** Opening Source information block **

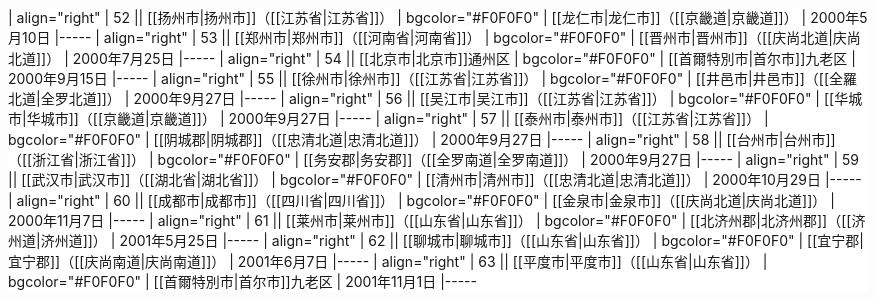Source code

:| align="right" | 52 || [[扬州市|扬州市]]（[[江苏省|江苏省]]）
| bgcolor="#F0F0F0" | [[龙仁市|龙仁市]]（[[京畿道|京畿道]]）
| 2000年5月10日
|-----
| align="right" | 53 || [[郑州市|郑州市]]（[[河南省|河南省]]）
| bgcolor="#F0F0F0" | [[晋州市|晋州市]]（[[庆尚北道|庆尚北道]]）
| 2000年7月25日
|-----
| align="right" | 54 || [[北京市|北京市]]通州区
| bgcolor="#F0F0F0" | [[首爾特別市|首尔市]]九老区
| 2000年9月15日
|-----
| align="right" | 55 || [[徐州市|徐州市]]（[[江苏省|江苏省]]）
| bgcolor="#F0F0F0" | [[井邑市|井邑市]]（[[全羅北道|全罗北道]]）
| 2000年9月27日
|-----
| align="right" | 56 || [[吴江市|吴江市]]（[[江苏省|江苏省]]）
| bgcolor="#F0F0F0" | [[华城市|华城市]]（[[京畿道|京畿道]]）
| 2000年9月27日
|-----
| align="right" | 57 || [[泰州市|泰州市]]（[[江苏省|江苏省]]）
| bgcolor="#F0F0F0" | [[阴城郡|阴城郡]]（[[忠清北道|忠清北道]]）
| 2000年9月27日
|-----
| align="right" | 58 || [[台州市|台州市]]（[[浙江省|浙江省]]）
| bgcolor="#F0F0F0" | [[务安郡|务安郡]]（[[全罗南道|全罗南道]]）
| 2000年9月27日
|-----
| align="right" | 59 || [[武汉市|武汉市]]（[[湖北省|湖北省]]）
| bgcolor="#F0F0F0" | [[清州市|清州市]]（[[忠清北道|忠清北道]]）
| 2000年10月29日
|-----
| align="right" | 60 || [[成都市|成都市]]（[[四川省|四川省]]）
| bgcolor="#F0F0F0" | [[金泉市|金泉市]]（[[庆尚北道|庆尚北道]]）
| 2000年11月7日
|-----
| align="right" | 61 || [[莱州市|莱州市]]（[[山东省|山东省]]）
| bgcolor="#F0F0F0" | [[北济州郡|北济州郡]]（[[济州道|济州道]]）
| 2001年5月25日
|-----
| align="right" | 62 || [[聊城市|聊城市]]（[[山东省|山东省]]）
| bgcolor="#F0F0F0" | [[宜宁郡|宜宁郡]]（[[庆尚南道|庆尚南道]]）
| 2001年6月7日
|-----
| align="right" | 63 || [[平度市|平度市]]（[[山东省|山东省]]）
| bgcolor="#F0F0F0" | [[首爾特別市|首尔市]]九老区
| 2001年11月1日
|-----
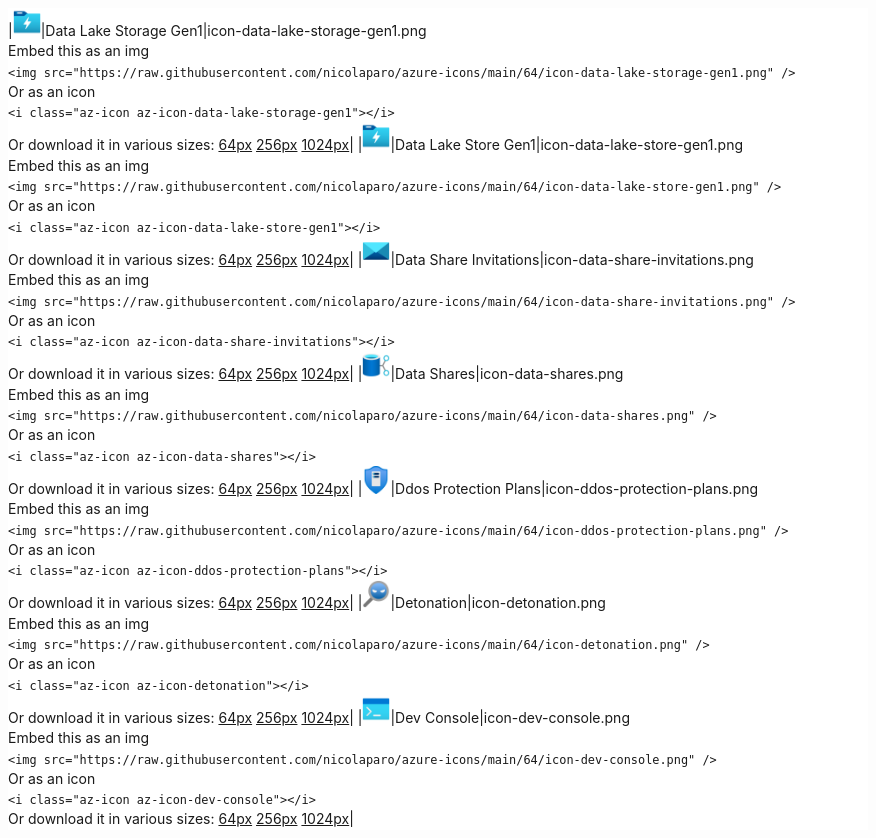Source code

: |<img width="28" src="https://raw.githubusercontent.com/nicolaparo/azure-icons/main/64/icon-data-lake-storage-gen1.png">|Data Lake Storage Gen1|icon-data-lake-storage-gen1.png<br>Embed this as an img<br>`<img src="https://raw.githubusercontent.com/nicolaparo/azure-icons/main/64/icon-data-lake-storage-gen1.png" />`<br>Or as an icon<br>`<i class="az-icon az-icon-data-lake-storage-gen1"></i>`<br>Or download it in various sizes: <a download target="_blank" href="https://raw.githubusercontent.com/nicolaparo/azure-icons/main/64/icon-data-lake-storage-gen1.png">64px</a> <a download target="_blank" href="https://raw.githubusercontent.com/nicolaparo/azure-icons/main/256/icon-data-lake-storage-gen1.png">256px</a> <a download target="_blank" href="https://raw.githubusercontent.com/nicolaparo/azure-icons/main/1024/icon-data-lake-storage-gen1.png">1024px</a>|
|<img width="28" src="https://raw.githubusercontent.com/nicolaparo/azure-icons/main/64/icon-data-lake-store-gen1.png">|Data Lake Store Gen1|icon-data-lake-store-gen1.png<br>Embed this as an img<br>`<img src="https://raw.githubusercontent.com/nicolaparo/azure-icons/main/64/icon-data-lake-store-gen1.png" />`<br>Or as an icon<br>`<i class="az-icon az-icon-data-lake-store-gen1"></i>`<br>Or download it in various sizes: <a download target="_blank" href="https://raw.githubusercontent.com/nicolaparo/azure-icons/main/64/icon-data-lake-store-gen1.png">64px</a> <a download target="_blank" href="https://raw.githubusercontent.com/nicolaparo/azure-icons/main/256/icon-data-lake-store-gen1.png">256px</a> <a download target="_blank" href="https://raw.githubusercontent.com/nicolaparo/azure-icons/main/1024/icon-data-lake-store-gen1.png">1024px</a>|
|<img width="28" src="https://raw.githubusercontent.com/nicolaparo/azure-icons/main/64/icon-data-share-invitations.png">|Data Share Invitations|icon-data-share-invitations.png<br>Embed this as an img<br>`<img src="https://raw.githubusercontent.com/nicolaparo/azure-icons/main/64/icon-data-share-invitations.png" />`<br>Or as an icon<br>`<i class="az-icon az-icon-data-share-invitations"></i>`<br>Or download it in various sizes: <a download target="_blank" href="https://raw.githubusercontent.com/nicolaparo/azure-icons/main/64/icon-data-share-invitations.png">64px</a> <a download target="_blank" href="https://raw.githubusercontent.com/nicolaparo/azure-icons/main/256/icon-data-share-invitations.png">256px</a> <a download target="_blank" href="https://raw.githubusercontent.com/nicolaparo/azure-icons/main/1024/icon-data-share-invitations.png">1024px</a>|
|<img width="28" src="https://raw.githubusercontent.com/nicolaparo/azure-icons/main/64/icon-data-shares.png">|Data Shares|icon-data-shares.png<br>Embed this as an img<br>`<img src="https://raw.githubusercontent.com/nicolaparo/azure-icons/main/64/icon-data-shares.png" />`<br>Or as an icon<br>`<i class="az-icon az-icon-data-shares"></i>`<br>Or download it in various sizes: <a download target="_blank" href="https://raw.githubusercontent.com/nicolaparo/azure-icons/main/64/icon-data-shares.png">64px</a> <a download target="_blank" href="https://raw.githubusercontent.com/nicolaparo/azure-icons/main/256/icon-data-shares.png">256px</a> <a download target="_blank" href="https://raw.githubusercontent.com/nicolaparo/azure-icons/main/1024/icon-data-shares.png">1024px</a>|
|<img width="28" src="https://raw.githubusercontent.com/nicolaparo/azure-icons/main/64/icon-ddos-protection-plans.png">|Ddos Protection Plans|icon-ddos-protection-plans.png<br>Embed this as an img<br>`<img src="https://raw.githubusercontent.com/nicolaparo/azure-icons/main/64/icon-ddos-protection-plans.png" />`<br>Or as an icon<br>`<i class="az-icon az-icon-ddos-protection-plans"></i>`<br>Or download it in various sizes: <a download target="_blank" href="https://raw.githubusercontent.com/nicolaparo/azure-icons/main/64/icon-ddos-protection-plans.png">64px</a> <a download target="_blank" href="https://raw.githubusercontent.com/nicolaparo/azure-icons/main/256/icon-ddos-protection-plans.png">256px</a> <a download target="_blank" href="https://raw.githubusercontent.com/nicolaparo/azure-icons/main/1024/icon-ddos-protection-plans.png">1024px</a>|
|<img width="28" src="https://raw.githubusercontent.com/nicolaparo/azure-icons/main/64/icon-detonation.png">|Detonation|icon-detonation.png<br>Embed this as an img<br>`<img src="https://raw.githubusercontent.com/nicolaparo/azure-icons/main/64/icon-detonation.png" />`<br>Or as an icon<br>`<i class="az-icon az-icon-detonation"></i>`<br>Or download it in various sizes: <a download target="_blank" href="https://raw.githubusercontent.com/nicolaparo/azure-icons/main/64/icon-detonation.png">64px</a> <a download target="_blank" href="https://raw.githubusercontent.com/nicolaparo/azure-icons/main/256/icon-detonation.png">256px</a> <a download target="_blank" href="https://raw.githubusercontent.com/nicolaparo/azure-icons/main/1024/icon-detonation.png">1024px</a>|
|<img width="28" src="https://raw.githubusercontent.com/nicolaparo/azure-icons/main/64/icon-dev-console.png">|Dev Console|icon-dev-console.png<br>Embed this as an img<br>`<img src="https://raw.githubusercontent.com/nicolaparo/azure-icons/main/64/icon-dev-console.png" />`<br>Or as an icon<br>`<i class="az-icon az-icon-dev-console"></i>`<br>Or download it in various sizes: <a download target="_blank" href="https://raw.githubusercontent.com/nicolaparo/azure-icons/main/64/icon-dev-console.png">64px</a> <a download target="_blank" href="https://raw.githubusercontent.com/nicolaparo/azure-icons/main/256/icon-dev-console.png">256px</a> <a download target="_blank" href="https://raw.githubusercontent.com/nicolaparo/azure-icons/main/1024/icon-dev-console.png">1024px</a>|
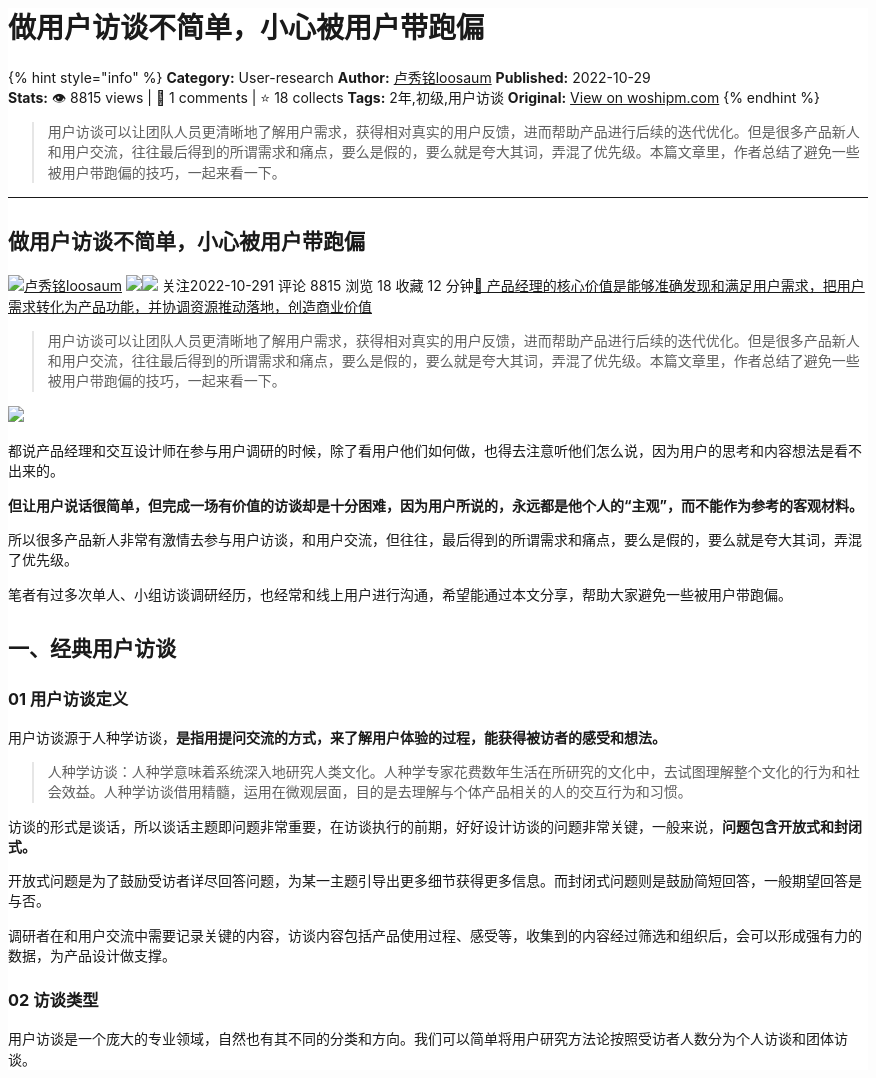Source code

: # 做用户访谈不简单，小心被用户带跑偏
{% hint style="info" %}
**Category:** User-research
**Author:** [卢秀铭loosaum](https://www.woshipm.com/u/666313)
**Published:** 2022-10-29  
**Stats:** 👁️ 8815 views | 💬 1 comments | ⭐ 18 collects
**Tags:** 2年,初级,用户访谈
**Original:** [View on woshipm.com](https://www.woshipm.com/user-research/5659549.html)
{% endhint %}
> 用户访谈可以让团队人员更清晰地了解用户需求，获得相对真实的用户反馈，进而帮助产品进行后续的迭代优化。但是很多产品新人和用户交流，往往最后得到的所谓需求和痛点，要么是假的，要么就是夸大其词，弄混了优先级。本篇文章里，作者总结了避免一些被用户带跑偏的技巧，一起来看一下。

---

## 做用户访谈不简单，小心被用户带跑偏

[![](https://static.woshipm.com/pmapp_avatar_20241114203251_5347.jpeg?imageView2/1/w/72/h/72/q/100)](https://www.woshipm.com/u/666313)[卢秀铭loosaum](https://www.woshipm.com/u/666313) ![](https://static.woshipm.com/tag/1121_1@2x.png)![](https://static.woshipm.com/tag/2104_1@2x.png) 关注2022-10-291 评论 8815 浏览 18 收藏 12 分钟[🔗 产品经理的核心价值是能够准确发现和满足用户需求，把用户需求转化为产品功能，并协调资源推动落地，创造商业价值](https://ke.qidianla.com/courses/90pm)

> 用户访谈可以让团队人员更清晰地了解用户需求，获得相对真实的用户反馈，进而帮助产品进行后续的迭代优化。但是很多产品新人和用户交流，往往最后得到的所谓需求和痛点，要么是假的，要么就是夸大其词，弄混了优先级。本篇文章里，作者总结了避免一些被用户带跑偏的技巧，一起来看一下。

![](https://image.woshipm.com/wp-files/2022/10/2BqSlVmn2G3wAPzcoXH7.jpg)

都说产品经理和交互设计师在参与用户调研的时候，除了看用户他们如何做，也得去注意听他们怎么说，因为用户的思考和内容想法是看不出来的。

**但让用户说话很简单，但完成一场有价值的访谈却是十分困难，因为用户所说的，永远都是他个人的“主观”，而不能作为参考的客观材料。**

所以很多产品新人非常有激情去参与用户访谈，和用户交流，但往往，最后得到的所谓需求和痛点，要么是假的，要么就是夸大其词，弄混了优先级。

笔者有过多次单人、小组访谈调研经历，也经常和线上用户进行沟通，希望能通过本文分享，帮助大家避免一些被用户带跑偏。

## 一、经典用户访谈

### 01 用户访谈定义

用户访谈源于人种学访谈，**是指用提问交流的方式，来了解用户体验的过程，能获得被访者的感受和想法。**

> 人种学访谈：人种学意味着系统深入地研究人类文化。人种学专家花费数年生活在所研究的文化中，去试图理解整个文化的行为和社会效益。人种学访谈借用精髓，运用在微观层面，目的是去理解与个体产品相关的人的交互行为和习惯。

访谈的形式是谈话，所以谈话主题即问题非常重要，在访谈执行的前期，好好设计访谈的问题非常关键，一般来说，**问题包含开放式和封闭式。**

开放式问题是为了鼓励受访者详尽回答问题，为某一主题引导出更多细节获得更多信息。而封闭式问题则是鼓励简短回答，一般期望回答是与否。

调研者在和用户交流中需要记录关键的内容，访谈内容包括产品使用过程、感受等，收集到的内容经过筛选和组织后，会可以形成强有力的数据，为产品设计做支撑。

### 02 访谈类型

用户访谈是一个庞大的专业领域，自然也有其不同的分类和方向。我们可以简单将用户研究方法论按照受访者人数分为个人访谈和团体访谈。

** Closing Source information block **

Output the lines from the one containing "都说产品经理和交互设计师在参" through the one containing "### 02 访谈类型" as a JSON list of strings, one string per line, with blank lines omitted.

[
  "都说产品经理和交互设计师在参与用户调研的时候，除了看用户他们如何做，也得去注意听他们怎么说，因为用户的思考和内容想法是看不出来的。",
  "**但让用户说话很简单，但完成一场有价值的访谈却是十分困难，因为用户所说的，永远都是他个人的“主观”，而不能作为参考的客观材料。**",
  "所以很多产品新人非常有激情去参与用户访谈，和用户交流，但往往，最后得到的所谓需求和痛点，要么是假的，要么就是夸大其词，弄混了优先级。",
  "笔者有过多次单人、小组访谈调研经历，也经常和线上用户进行沟通，希望能通过本文分享，帮助大家避免一些被用户带跑偏。",
  "## 一、经典用户访谈",
  "### 01 用户访谈定义",
  "用户访谈源于人种学访谈，**是指用提问交流的方式，来了解用户体验的过程，能获得被访者的感受和想法。**",
  "> 人种学访谈：人种学意味着系统深入地研究人类文化。人种学专家花费数年生活在所研究的文化中，去试图理解整个文化的行为和社会效益。人种学访谈借用精髓，运用在微观层面，目的是去理解与个体产品相关的人的交互行为和习惯。",
  "访谈的形式是谈话，所以谈话主题即问题非常重要，在访谈执行的前期，好好设计访谈的问题非常关键，一般来说，**问题包含开放式和封闭式。**",
  "开放式问题是为了鼓励受访者详尽回答问题，为某一主题引导出更多细节获得更多信息。而封闭式问题则是鼓励简短回答，一般期望回答是与否。",
  "调研者在和用户交流中需要记录关键的内容，访谈内容包括产品使用过程、感受等，收集到的内容经过筛选和组织后，会可以形成强有力的数据，为产品设计做支撑。",
  "### 02 访谈类型"
]